3. Januar 2012 | 16:56 Uhr

Max Giesinger vor der Live-Show (Foto: Universal Music/Michael Zargarinejad)

Karlsruhe (tra). Am kommenden Donnerstag, 20.15 Uhr, beginnen auf ProSieben die Live-Shows von „The Voice of Germany“. Mit dabei ist der 23-jährige Max Giesinger aus Waldbronn-Busenbach. Boulevard Baden hat sich „mit dem Lustigen aus dem Xavier-Team“, so nennt ihn Teilnehmer und Freund Dominic Sanz, vor dem Auftritt unterhalten.

Wie hast du Silvester verbracht?
Max Giesinger: Ich war schon in Berlin und habe mit einigen anderen von „The Voice of Germany“ hinter der Bühne am Brandenburger Tor den Auftritt von „The Boss Hoss“ verfolgt.

Wie laufen die Proben für die erste Live-Show am Donnerstag?
Giesinger: Gut.
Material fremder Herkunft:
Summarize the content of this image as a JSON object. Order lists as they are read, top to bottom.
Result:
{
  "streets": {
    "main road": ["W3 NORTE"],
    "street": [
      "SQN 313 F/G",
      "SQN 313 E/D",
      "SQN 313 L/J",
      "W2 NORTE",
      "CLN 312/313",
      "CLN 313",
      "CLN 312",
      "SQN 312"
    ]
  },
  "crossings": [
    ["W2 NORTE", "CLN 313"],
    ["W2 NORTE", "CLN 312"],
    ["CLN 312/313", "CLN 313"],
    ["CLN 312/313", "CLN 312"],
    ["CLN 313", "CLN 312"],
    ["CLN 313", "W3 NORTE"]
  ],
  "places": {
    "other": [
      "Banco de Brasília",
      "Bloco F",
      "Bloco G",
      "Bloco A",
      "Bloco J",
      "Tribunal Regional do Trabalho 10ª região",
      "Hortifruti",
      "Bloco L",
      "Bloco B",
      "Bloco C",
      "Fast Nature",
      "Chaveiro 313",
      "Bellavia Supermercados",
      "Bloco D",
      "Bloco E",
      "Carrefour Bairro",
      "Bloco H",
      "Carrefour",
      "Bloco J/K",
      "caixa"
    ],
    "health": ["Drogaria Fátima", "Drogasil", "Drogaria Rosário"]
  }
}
Wir proben die ganze Zeit schon auf der großen Bühne; die ist größer als die bei den „Battles“. Auch die Band wird immer größer. Zudem wird ein großer Act mit einem Coach spielen – das wird super.

Welchen Song wirst du singen?
Giesinger: Das darf ich leider nicht verraten. Lasst Euch überraschen!
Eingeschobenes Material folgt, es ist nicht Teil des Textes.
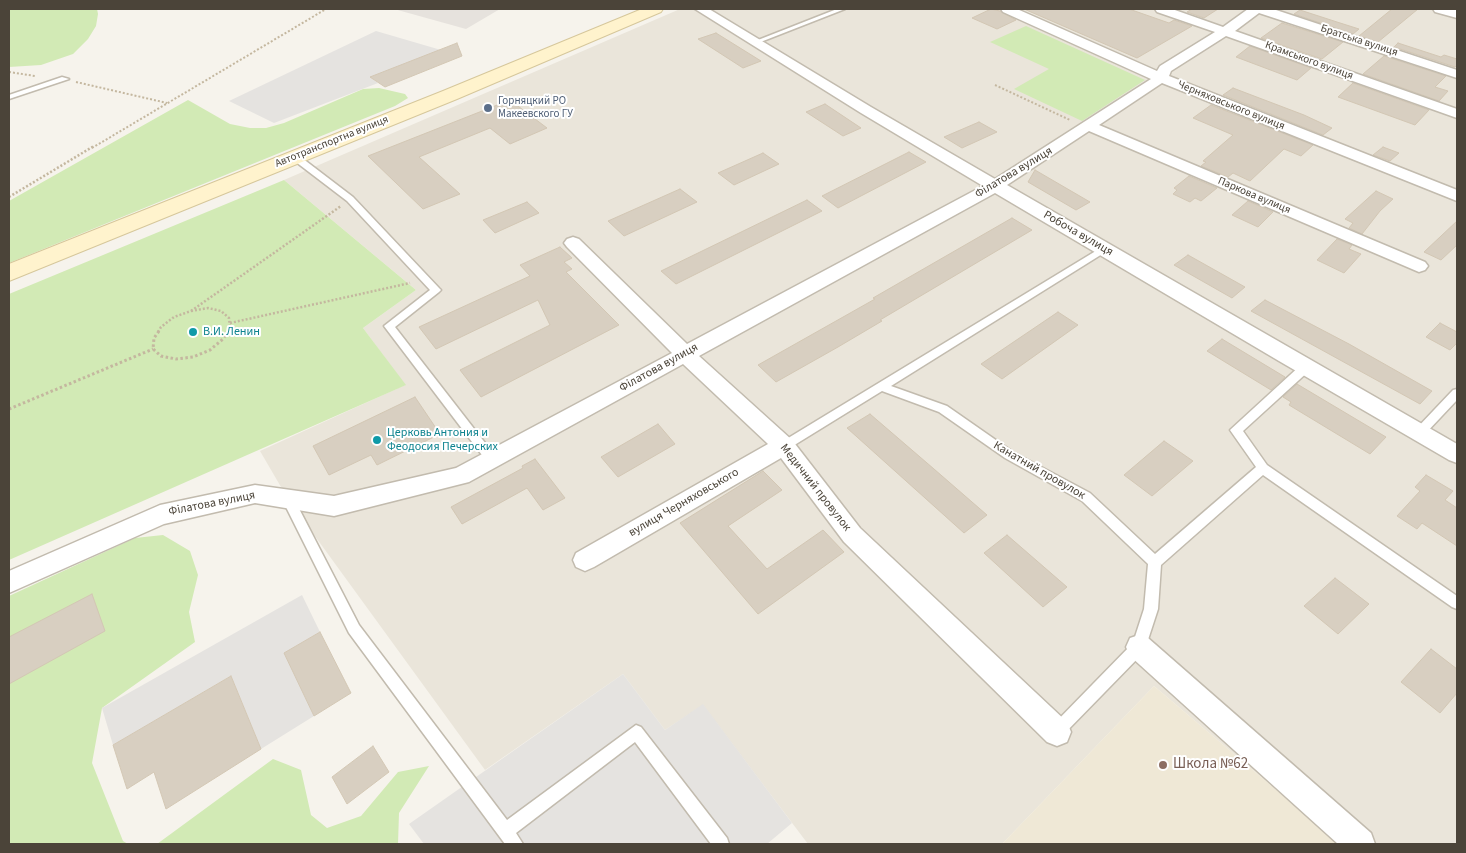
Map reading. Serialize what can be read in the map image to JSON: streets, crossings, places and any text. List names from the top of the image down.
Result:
{
  "streets": {
    "main road": ["Автотранспортна вулиця"],
    "street": [
      "Братська вулиця",
      "Крамського вулиця",
      "Черняховського вулиця",
      "Філатова вулиця",
      "Паркова вулиця",
      "Робоча вулиця",
      "Медичний провулок",
      "вулиця Черняховського"
    ],
    "lane": ["Канатний провулок"]
  },
  "crossings": [
    ["Крамського вулиця", "Філатова вулиця"],
    ["Черняховського вулиця", "Філатова вулиця"],
    ["Філатова вулиця", "Паркова вулиця"],
    ["Філатова вулиця", "Робоча вулиця"],
    ["Філатова вулиця", "Медичний провулок"],
    ["Медичний провулок", "вулиця Черняховського"]
  ],
  "places": [
    "Горняцкий РО Макеевского ГУ",
    "В.И. Ленин",
    "Церковь Антония и Феодосия Печерских",
    "Школа №62"
  ]
}
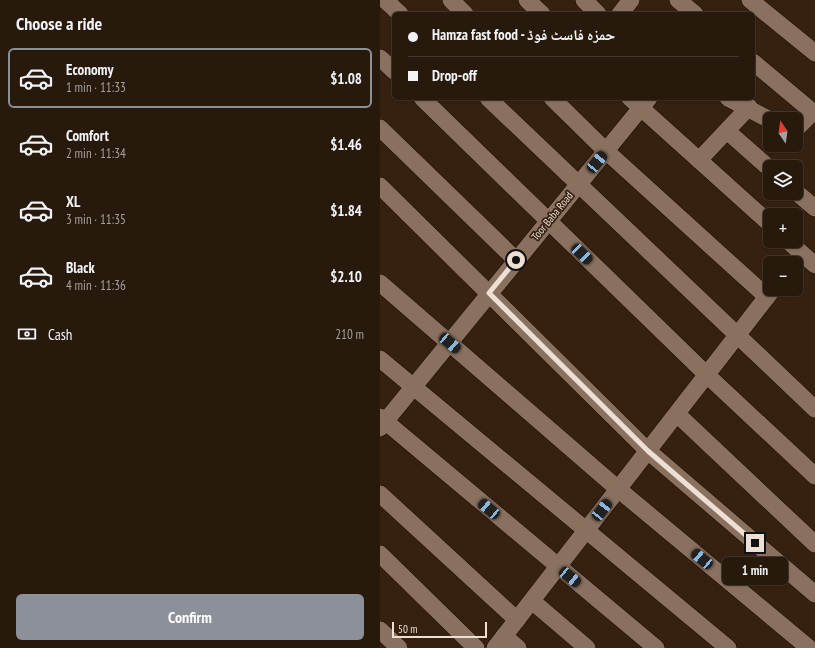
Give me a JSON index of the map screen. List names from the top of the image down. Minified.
{"streets":{"street":["Toor Baba Road"]},"scale_bar":"50 m","north":"top","page":{"heading":"Choose a ride","banner":["Hamza fast food - حمزہ فاسٹ فوڈ","Drop-off"],"list":[{"name":"Economy","note":"1 min · 11:33","value":"$1.08"},{"name":"Comfort","note":"2 min · 11:34","value":"$1.46"},{"name":"XL","note":"3 min · 11:35","value":"$1.84"},{"name":"Black","note":"4 min · 11:36","value":"$2.10"}],"map_buttons":["+","−"],"pay":["Cash","210 m"],"bubble":"1 min","buttons":"Confirm","scale":"50 m"}}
… und von welchem Künstler?
Giesinger: … das ist auch geheim.

Bist du sehr aufgeregt?
Giesinger: Momentan geht es noch. Man hat so viel zu tun, dass man es fast nicht merkt. Ein Tag davor wird es sicher anders sein, da werde ich mega-aufgeregt sein.

Was machst du gegen die Aufregung am Donnerstag?
Giesinger: Ich denke an alte Konzerte, versetze mich an Auftritte zurück mit weniger Leuten, die gut waren, und versuche so abzuschalten.
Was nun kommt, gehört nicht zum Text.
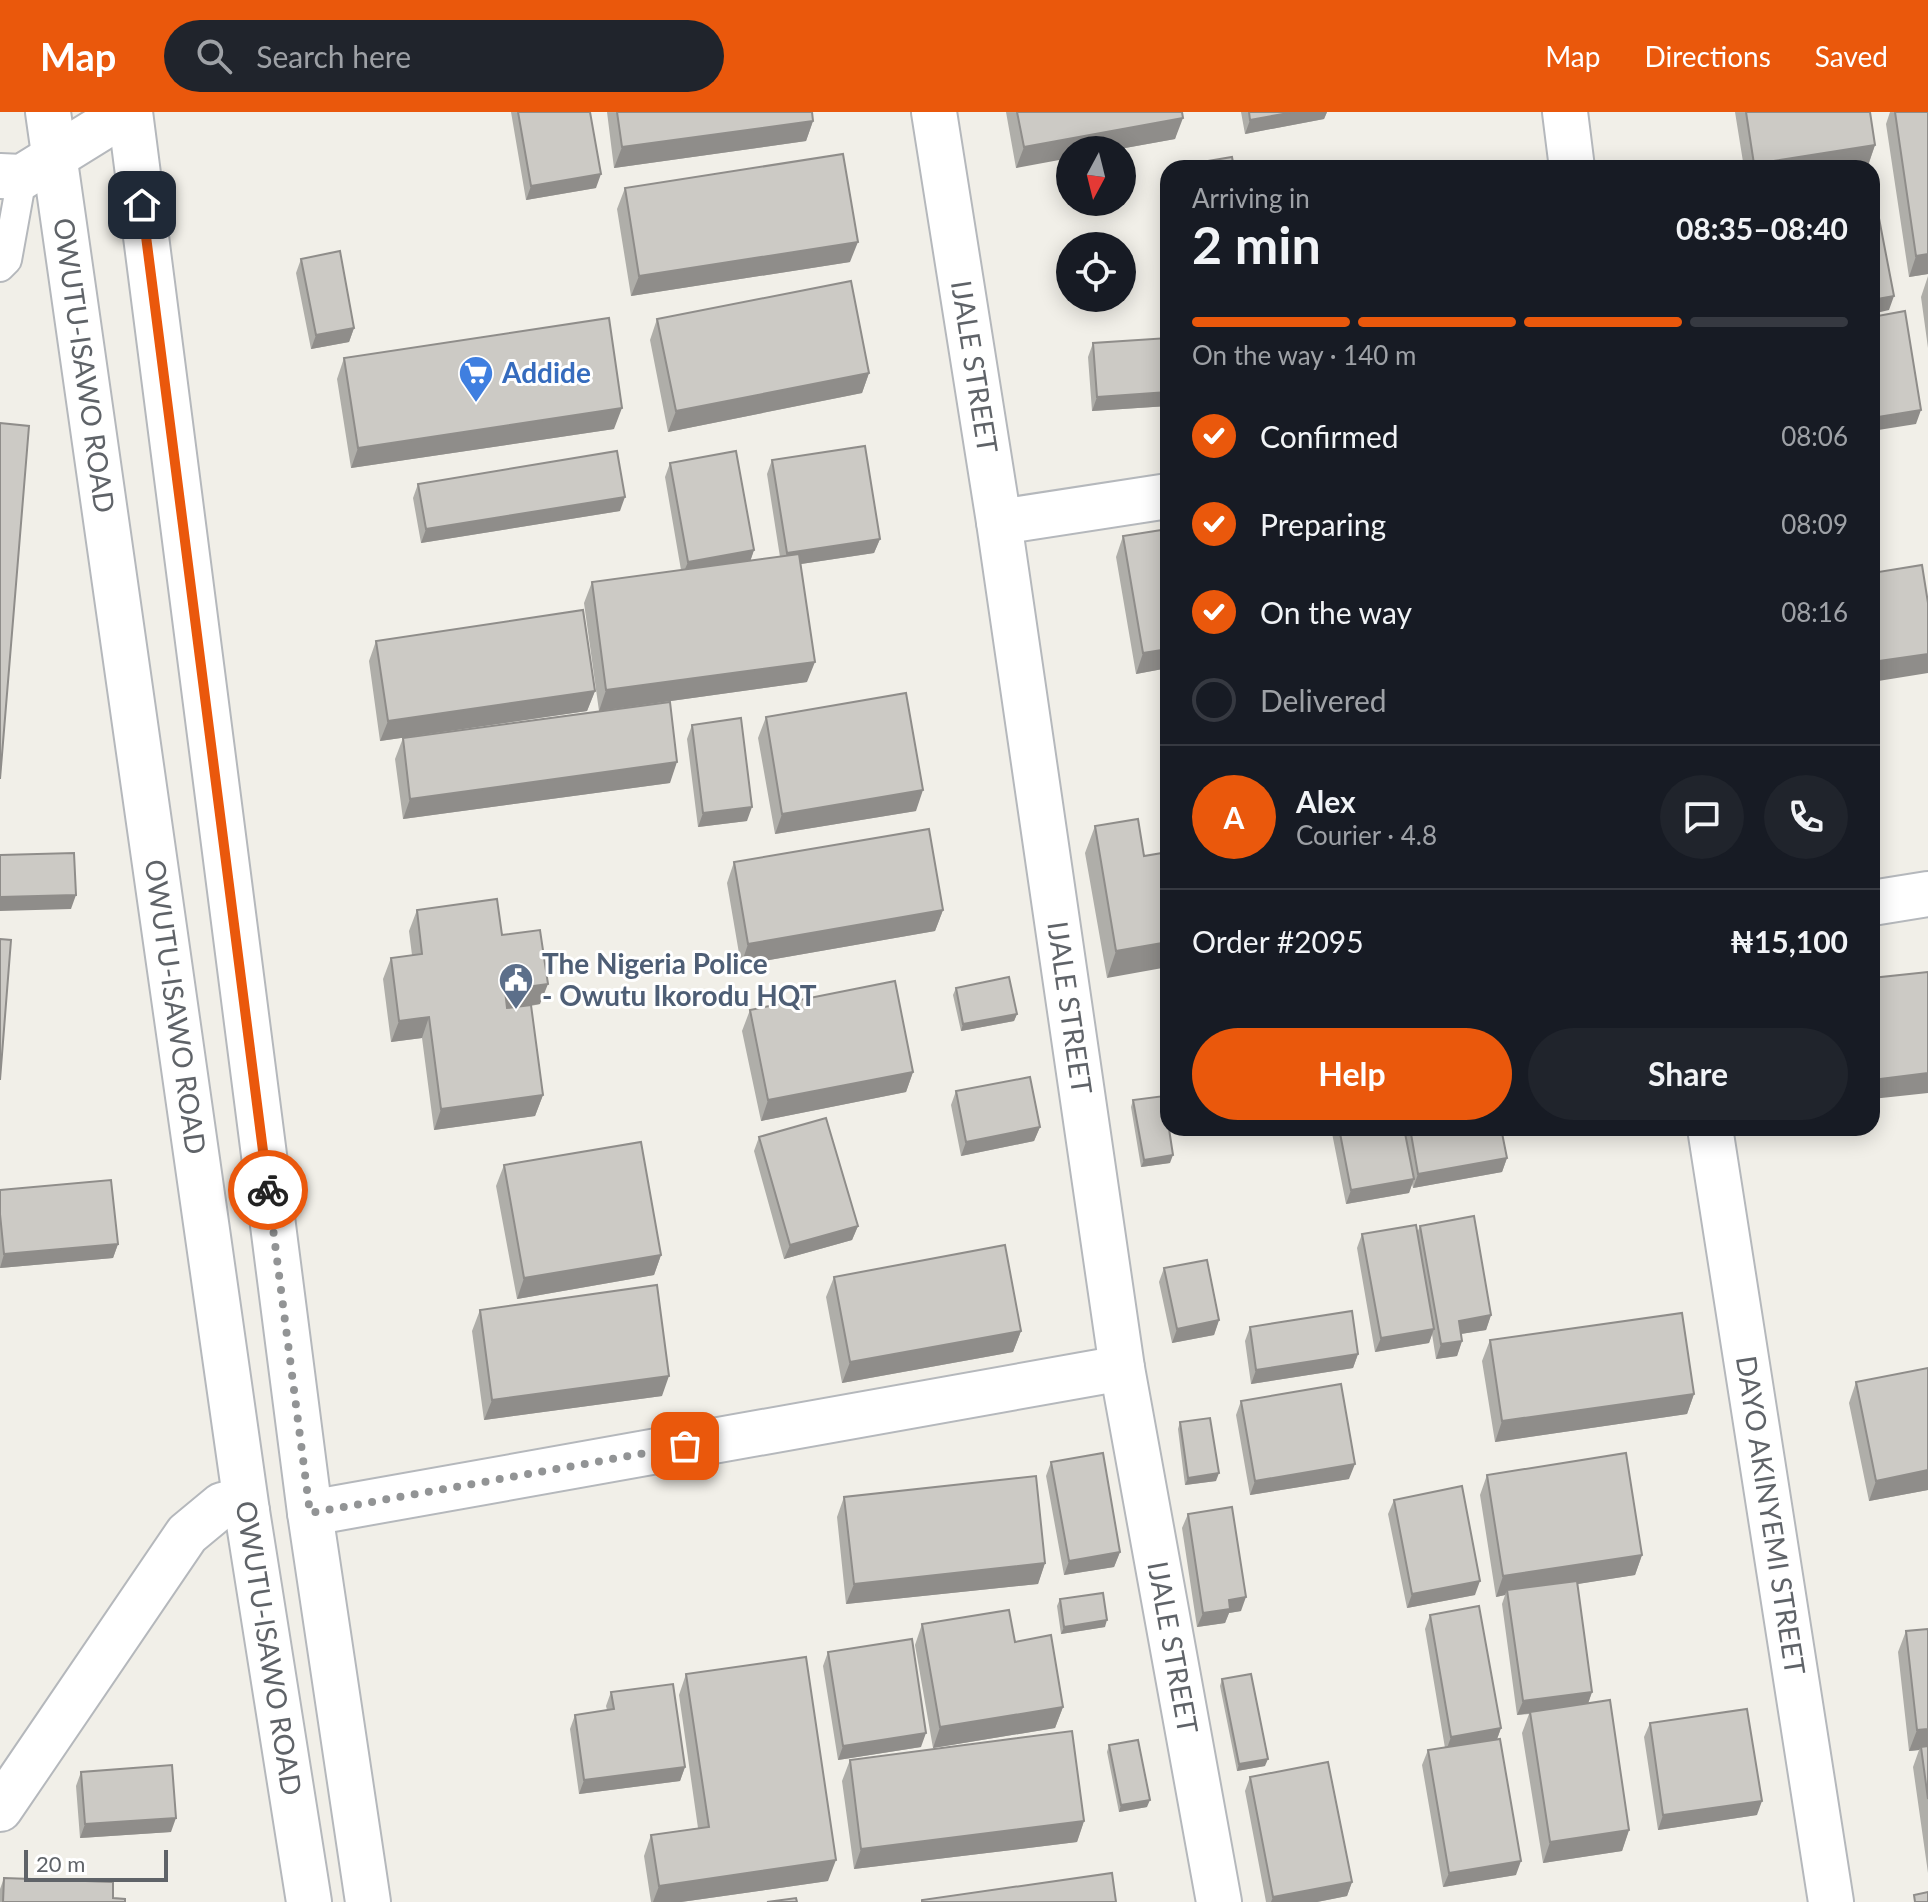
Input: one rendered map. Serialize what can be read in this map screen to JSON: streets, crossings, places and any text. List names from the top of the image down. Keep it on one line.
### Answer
{"streets":{"street":["OWUTU-ISAWO ROAD","IJALE STREET","DAYO AKINYEMI STREET"]},"places":{"supermarket":["Addide"],"public building":["The Nigeria Police - Owutu Ikorodu HQT"]},"scale_bar":"20 m","north":"bottom","page":{"header":"Map","search":"Search here","nav":["Map","Directions","Saved"],"heading":["2 min","Arriving in","08:35–08:40"],"panel":["Alex","Courier · 4.8","Order #2095","₦15,100"],"bar":"On the way · 140 m","list":[["Confirmed","08:06"],["Preparing","08:09"],["On the way","08:16"],"Delivered"],"round":"A","buttons":["Help","Share"],"scale":"20 m"}}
Wer wird dich bei dem Auftritt vor Ort unterstützen? Gibt es einen Fanbus?
Giesinger: Ein ganzer Bus wird nicht kommen, sondern etwa zehn Leute zur Unterstützung – meine Mutter und ein paar Freunde.

Glaubst du, dass viele für dich anrufen werden? Für Jungs rufen ja generell mehr Mädchen an?
Giesinger: Ich hoffe, dass viele anrufen werden. Bisher war das Feedback echt positiv, aber ich kann es vom Gefühl her gar nicht sagen. Wenn viele für mich anrufen und ich weiterkomme, bin ich auf jeden Fall der glücklichste Mensch auf Erden und renne nackt um den Block (lacht).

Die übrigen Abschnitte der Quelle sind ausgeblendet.